Want to get into the AR platform and am wondering about the quality and performance of some of the Yankee Hill products. Anyone have any info..Thanks, Mike


----------



## zhurdan (Mar 21, 2008)

At a $1400 price point, I think you'd be better off going with BCM or Noveske, or hell, even a Colt for that matter. Personally, I buy *Noveske*.

Here's a pic of mine...









If you haven't yet, it'd also be advisable to take a good hard look at *THE CHART*. Yankee Hill doesn't even make the chart, but that isn't necessarily because they're a bad rifle, just that they haven't garnered the attention of the ones listed on the chart. There's a WHOLE lot of information on that chart, all of which will help to guide you to the best use of your money. Let me know if you have any other questions.

P.S. Please don't get sucked in by the "Mil-Spec" monster.
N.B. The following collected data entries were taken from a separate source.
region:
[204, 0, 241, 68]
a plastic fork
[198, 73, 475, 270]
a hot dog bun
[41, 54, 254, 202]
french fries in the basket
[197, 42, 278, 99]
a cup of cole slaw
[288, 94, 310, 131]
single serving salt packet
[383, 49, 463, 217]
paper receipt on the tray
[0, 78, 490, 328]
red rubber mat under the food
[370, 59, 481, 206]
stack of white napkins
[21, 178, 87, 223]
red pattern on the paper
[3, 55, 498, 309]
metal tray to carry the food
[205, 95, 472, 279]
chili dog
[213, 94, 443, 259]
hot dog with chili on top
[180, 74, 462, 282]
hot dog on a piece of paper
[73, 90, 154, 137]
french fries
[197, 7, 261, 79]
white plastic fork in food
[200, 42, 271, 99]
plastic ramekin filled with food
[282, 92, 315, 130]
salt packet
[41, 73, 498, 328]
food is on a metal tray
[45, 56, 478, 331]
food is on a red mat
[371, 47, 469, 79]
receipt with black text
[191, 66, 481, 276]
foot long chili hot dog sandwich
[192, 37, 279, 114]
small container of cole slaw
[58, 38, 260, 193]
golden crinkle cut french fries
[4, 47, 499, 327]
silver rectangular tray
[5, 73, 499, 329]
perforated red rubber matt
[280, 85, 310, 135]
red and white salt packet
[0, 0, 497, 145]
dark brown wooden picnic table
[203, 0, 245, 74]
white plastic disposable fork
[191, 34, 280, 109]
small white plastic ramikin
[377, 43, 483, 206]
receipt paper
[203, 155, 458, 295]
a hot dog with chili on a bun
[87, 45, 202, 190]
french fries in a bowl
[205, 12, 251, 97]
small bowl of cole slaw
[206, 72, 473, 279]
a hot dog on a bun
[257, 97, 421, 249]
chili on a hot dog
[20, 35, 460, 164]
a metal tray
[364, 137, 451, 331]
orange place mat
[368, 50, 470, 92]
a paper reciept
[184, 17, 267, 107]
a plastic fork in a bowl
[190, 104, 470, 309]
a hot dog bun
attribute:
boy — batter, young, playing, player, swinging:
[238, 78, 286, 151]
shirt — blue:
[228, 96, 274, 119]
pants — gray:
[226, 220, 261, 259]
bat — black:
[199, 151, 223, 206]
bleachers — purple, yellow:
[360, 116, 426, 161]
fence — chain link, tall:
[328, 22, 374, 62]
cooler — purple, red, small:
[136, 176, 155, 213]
P.P.S. The chart is a compilation of verified information from vendors by RobS on m4carbine.net... not my creation, but very useful.


----------



## DJ Niner (Oct 3, 2006)

I've used various YHM parts on several AR builds, both my own, and other folks'. Overall I'd say they are solid products, but sometimes the rails on their railed accessories are slightly different in measurement than other manufacturers. This can result in loose, or so-tight-they-are-nearly-impossible-to-install accessories like vertical forward grips.


----------